February 2019 / In The Backspace: Philippe Hyojung Kim
In The Backspace
New Werxxx by Philippe Hyojung Kim
June 06 – 29, 2019
Reception / Thursday, June 06, 6–8pm
Dear viewer,
I would like to thank you, first of all, for coming to see this new body of work, and so I would like to take this opportunity to share some experiences and circumstances around the making of these new works.
During the months of cold and wet winter days in Seattle, I found myself looking inward, still and contained, watching my hands and brushes making marks guided by habits and repetition. Just actions, slow and casual, trying to forget, trying to subdue whatever that’s happening around me, around the world, trying to work them out more subconsciously through memories and gestures, rather than reasons and clear thoughts. Layer after layer, patterns started to emerge gradually, and eventually I began to recognize and see the world around me again.
From my apartment across from the new Youth Jail, or “Children and Family Justice Center”, so they call it, to my SoDo studio right next to the new Lander street bridge project, every corner I turn to, there is a new construction going on, in sheers of colorful nets and fences wrapped around the drab of cold dark grey, accompanied by earth-shattering, metal-clanking, back-up-beeping orchestra.
And then there is the daily news update of my fellow immigrants being arrested and detained by the very own government I came to love and fear in the last 15 years. Images of families and children, mostly brown, overlaid by chain-link fenced cages, are now carved into my psyche, already-saturated in visions and memories of the construction site fences.

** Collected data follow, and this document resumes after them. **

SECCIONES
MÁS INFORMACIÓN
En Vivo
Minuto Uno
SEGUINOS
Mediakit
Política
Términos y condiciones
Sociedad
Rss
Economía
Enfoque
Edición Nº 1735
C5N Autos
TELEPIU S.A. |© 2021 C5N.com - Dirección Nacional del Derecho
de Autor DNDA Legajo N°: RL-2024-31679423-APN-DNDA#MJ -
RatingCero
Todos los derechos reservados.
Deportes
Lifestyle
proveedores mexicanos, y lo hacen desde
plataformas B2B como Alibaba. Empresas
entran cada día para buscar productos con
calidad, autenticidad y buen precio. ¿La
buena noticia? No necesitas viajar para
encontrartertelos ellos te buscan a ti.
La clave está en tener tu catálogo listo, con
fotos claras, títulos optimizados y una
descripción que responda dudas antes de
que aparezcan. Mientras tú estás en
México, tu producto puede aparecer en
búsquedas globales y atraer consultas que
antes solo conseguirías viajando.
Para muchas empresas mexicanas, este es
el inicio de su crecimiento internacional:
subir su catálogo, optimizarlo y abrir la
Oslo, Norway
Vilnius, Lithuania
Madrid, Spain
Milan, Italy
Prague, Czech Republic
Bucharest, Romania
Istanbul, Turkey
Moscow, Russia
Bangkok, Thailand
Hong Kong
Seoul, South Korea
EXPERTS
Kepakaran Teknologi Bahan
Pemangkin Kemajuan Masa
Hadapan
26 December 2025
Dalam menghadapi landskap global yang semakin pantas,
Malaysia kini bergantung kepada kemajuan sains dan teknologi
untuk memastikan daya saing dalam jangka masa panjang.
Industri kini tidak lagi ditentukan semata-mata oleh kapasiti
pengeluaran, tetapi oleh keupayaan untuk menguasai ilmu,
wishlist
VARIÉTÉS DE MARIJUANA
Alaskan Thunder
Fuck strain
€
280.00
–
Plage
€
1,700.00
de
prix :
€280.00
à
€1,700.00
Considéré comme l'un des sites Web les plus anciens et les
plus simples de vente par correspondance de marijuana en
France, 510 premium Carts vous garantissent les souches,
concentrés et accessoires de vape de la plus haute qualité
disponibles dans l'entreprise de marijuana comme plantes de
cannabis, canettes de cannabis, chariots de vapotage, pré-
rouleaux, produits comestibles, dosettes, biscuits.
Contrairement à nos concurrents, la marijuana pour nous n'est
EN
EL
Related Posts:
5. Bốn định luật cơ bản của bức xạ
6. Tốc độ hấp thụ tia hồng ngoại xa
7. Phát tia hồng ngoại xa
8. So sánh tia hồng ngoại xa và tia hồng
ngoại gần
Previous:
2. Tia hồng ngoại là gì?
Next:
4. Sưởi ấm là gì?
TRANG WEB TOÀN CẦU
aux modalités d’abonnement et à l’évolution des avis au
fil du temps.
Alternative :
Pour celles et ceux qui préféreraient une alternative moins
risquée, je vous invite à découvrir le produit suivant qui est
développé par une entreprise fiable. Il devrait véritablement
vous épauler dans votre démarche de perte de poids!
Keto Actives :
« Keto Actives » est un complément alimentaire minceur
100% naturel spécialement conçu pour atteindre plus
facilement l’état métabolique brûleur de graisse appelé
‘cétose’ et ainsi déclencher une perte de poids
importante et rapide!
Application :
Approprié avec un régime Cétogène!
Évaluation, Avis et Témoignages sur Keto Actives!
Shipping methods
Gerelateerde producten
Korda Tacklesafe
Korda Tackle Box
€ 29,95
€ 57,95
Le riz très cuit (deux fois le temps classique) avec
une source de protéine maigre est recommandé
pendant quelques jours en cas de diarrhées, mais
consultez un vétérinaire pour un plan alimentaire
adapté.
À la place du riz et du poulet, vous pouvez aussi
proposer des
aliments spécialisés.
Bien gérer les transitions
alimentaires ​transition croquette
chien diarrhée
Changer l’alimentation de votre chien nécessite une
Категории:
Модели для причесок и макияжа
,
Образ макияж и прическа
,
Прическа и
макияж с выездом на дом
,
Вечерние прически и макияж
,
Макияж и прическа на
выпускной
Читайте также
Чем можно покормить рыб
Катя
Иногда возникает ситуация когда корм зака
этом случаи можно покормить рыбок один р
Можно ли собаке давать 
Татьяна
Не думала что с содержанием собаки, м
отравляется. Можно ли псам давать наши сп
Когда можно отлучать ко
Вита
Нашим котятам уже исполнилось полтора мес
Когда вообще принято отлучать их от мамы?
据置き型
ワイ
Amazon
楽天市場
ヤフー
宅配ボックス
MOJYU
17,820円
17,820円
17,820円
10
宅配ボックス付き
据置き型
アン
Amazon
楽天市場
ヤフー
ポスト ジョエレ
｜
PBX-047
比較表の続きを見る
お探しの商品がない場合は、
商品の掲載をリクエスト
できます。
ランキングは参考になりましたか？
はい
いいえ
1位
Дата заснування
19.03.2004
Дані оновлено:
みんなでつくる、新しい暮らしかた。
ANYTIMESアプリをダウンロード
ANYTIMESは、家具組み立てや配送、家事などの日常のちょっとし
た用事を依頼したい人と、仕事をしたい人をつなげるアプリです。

Hence, I give you this series of double images in vertical diptychs. They are separate but together, only to be connected and reconnected by the chain of diamond-shaped negative spaces. I hope this wasn’t the case, but here we are.
Sincerely,
Philippe Hyojung Kim (@philippepirrip)
June 6, 2019
P.S. Two years ago on this day, June 6, 2017, I finally received my green card after having been in this country for half of my life.